_The data_:
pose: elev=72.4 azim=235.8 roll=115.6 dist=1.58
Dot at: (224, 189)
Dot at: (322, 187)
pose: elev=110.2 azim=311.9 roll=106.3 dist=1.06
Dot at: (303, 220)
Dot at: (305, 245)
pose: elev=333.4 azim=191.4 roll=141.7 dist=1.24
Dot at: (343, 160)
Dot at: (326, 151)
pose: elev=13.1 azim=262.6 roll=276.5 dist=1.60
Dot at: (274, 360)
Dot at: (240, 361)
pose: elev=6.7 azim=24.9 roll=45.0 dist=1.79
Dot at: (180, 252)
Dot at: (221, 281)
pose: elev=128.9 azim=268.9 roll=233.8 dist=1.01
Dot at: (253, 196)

_Exercise task_: Reproduce the records verbatim, beginning with the line that contains "pose: elev=333.4 azim=191.4" and continuing through the final line of the records, both of those lines included.

_The completed task_:
pose: elev=333.4 azim=191.4 roll=141.7 dist=1.24
Dot at: (343, 160)
Dot at: (326, 151)
pose: elev=13.1 azim=262.6 roll=276.5 dist=1.60
Dot at: (274, 360)
Dot at: (240, 361)
pose: elev=6.7 azim=24.9 roll=45.0 dist=1.79
Dot at: (180, 252)
Dot at: (221, 281)
pose: elev=128.9 azim=268.9 roll=233.8 dist=1.01
Dot at: (253, 196)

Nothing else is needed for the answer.